- _Provided passage_:
######

Thursday, August 23, 2007

Turn away from the Earth to the Sky: Google's new star-gazing tool

Recently, Google launched a new tool in its Google Earth program: Watching the sky from Earth (see NYTimes, August 22, 2007). It is another of this mammoth tasks to stitch together more than a million of images to cover the entire sky. Google claimed, that they did it, because some of their engineers did it, because they had an interest in this, and not to generate revenues. I like this.

As a biologist though I can not get around the thought that once again biodiversity has proven to be of little attraction to the real world. This fascinating world we probably are increasingly loosing right now is somehow so elusive, that it can not catch the attention of the important people in this world.

######

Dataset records
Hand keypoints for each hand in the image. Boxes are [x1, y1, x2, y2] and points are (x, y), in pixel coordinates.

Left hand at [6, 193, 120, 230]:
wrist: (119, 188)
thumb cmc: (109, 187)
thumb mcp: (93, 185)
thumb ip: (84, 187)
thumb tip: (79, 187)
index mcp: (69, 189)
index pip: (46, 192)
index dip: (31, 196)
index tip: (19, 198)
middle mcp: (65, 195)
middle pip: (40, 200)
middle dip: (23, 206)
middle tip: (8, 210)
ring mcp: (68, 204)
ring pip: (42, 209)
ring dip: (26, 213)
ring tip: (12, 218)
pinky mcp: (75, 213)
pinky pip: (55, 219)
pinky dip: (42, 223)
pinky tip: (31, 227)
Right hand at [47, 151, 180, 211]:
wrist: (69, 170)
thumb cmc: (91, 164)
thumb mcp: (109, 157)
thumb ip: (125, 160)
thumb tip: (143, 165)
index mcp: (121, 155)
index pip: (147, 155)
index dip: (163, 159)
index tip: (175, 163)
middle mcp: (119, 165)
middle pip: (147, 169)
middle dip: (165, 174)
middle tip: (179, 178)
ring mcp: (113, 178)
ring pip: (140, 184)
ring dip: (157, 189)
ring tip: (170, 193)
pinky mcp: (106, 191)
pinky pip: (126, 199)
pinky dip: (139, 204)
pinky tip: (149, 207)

######

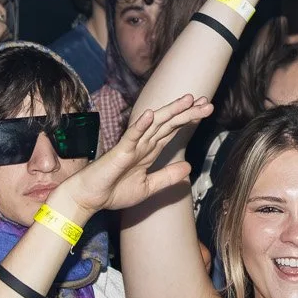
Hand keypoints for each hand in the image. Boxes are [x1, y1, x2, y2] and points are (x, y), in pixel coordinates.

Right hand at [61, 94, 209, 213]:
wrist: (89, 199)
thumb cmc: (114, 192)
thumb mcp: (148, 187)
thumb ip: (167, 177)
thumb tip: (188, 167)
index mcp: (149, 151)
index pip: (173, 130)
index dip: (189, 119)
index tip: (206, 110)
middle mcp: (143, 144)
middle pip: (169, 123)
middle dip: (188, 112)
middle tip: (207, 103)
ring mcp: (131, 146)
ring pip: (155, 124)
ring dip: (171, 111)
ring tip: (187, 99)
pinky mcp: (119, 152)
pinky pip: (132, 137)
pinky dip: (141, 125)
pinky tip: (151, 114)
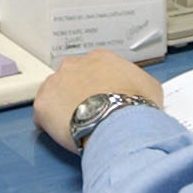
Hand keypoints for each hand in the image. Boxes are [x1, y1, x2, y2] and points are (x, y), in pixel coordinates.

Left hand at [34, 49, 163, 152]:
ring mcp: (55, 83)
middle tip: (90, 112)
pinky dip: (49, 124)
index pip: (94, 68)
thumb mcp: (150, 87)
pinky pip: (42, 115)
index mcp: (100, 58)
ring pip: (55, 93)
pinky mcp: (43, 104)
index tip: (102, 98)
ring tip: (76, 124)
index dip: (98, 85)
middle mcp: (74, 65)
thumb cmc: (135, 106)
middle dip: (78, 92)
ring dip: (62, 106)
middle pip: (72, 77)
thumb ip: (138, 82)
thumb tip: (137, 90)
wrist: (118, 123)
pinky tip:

######

- _What needs to be done_:
Answer these questions about the post on Google's star-gazing tool:
(a) What does the post cite as its source for the launch, and with what date?
(b) How many images does the post say were stitched together to cover the whole sky?
(c) As a biologist, what does the writer say has once again proven to be of little attraction to the real world?

- _Answer to the exercise_:
(a) The NYTimes, August 22, 2007.
(b) More than a million.
(c) Biodiversity.